Hosting Partners  |  About Us  |  Blog  |  Legal  |  Portal Login

The Planet Blog

 
Posts Tagged ‘database’

George Govantes“What counters are important when troubleshooting SQL Server with Windows’ Perfmon (Performance Monitor)?”

As a database administrator architect, I can’t tell you how many times I’ve gotten that question from Windows administrators and new database administrators, and it’s a pretty daunting question to answer. When a SQL instance is installed on a server, there may be more than a thousand new performance counters added to Perfmon and to the Performance Monitor section of the Reliability and Performance Monitor in Windows 2008, so where does one start?

When it comes to performance tuning and troubleshooting, SQL Server has not changed much over the years. In a nutshell, it is all about CPU, memory and I/O. To reduce the time it takes to determine the bottleneck in a given environment, we should isolate the counters to these specific areas.

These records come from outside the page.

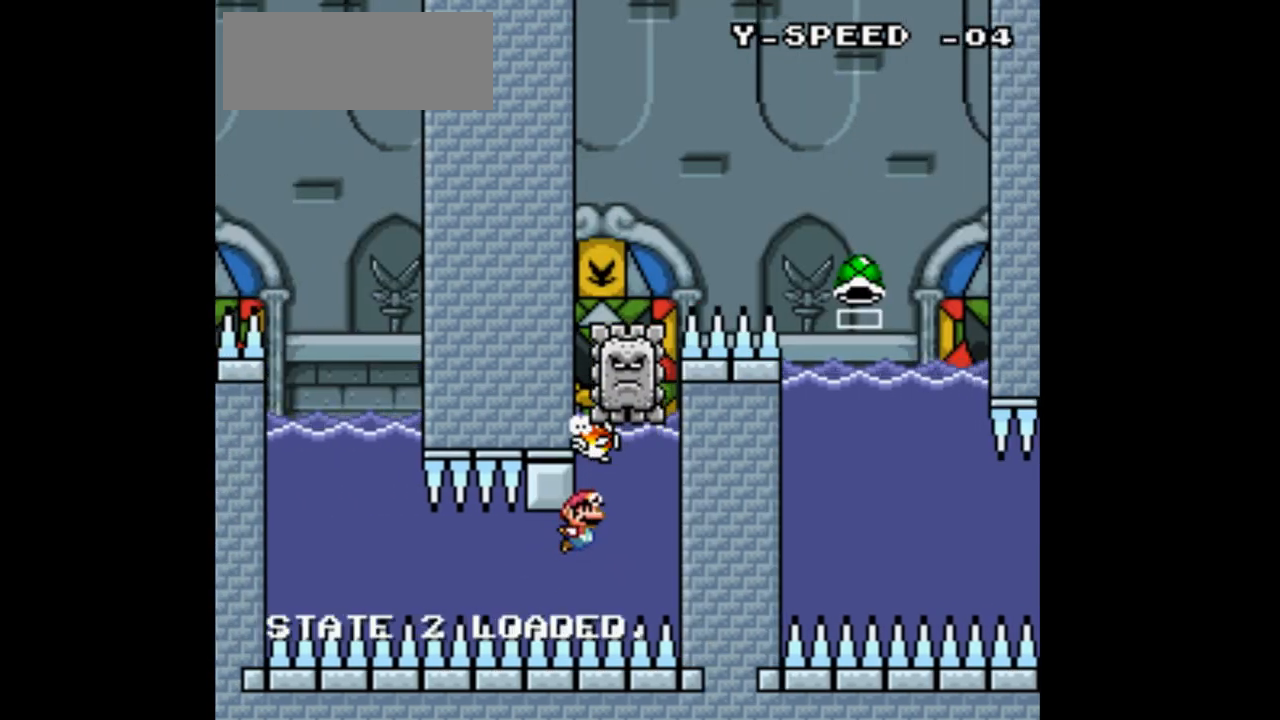
{"buttons": ["Y", "DPAD_UP"], "events": [[300, "B", "down"], [367, "DPAD_DOWN", "up"], [467, "B", "up"], [467, "DPAD_UP", "down"]]}
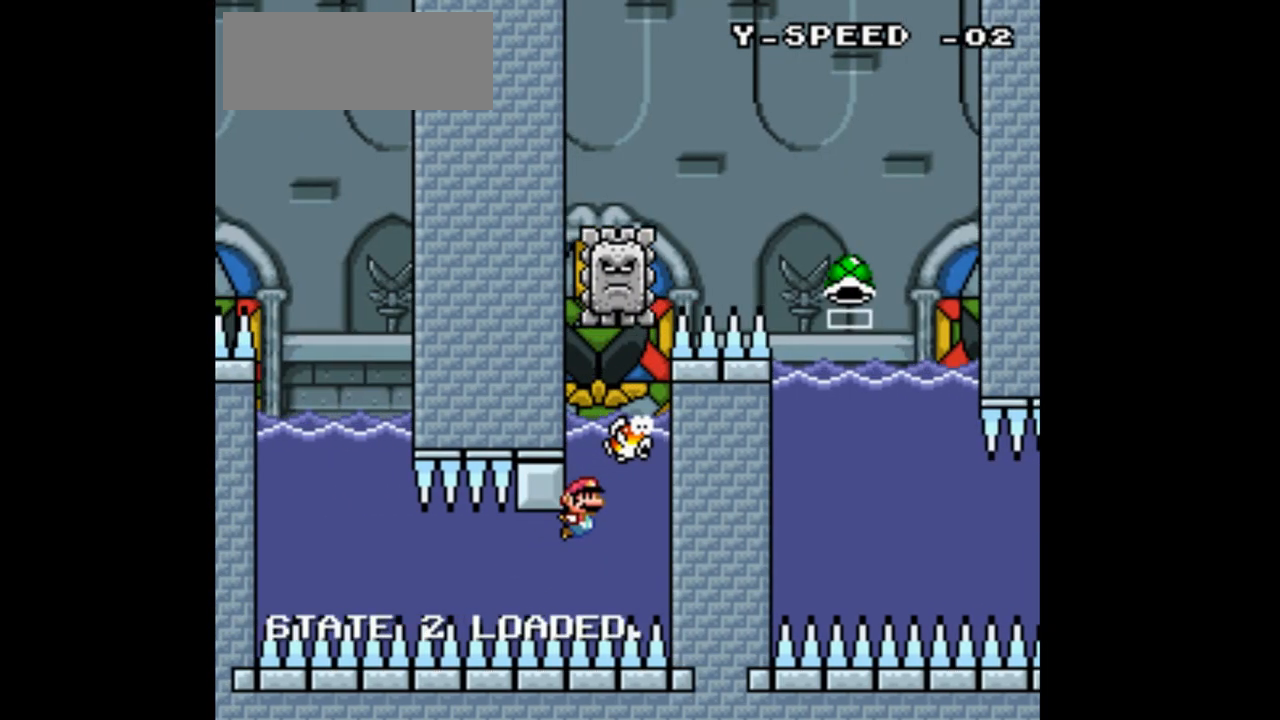
{"buttons": ["B", "Y", "DPAD_UP", "DPAD_RIGHT"], "events": [[100, "B", "down"], [133, "DPAD_RIGHT", "down"], [233, "B", "up"], [300, "B", "down"]]}
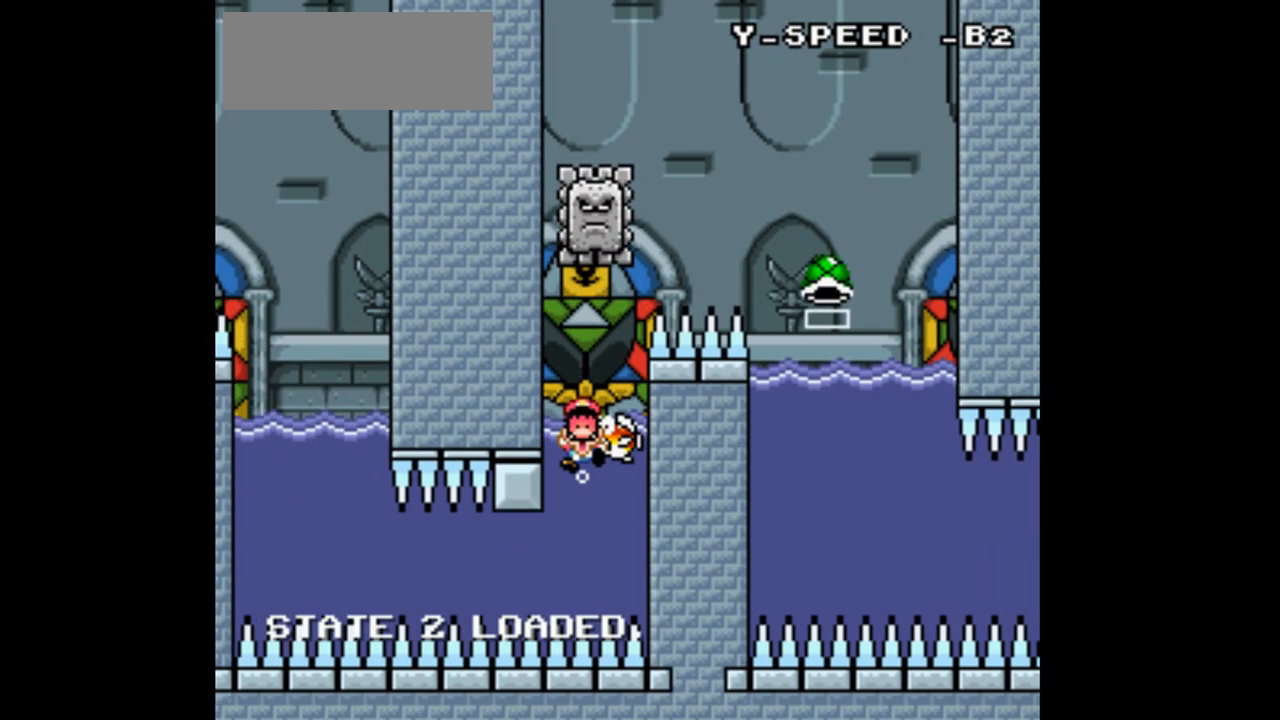
{"buttons": ["B", "Y", "DPAD_DOWN"], "events": [[200, "B", "up"], [267, "DPAD_RIGHT", "up"], [300, "DPAD_UP", "up"], [433, "B", "down"], [433, "DPAD_DOWN", "down"]]}
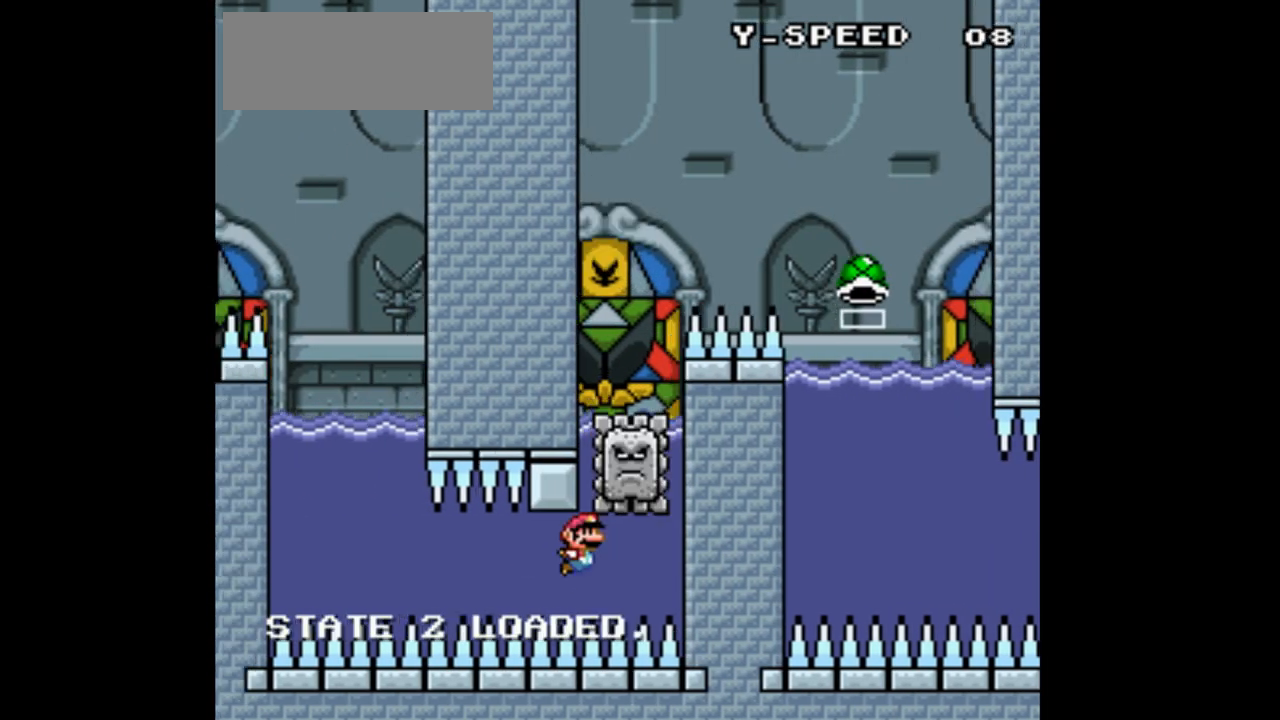
{"buttons": ["Y", "DPAD_DOWN"], "events": [[67, "B", "up"], [267, "B", "down"], [433, "B", "up"]]}
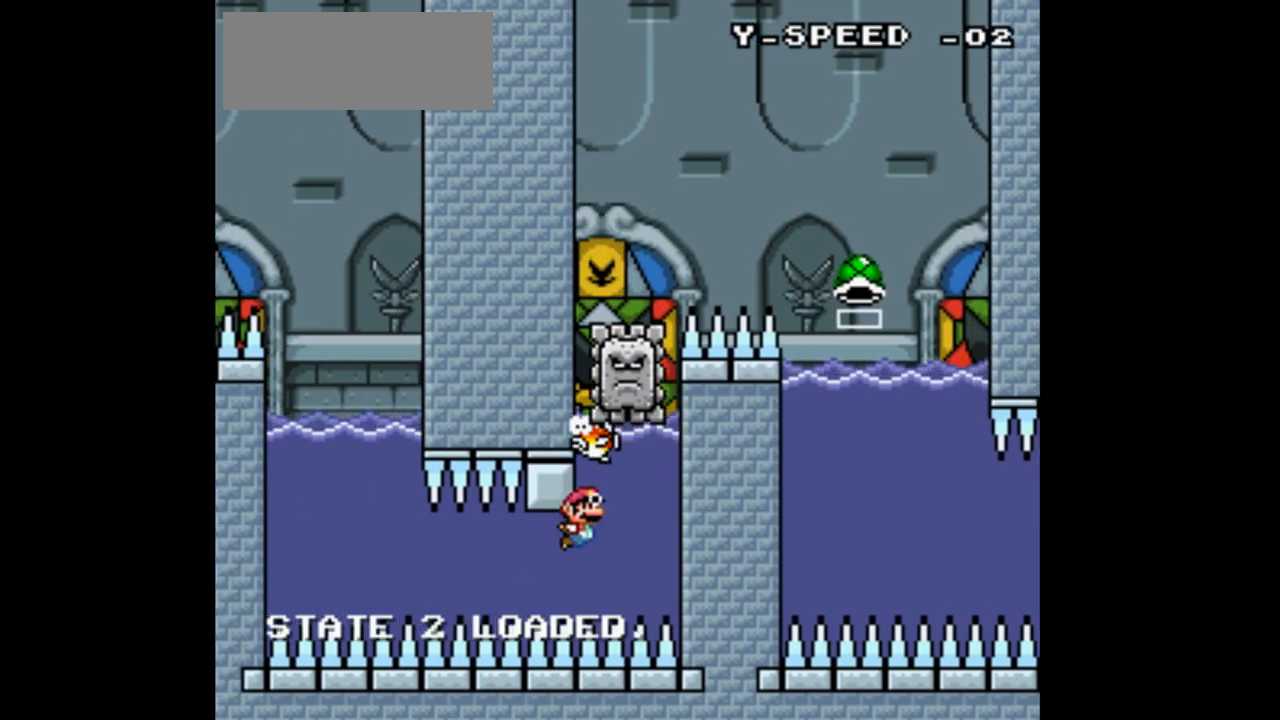
{"buttons": ["B", "Y", "DPAD_UP"], "events": [[167, "B", "down"], [333, "B", "up"], [333, "DPAD_DOWN", "up"], [433, "DPAD_UP", "down"], [500, "B", "down"]]}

Of the many performance counters that can be selected when troubleshooting a SQL Server, these key indicators can help to quickly isolate bottlenecks and direct your investigation to the appropriate resources for corrective action:

At the Operating System Level

CPU Counter

Server Work Queues > Queue Lengths
Description: Queue Length is the current length of the server work queue for this CPU.
Value: A sustained queue length greater than twice the number of CPU cores might indicate processor congestion.

Memory Counter

Memory > Pages/Sec
Description: A page fault occurs when the operating system (OS) cannot find the requested information in its physical memory, forcing the OS to seek the information at the disk level. A soft page fault is when a page is found elsewhere in the physical memory, and a hard fault requires disk access. Most processors can handle large numbers of soft faults without significant consequence. However, hard faults, which require disk access, can cause significant delays.
Value: This value should stay below 20-25 pages per second.

I/O Counters

Physical Disk > Average Read Queue Length
Physical Disk > Average Write Queue Length
Description: Avg. Disk Queue Length is the average number of read or write requests that were queued for the selected disk during the sample interval.
Value: The value for this counter should always be under 2. This is the most reliable counter to use when the SQL instance is using external SAN storage for its databases.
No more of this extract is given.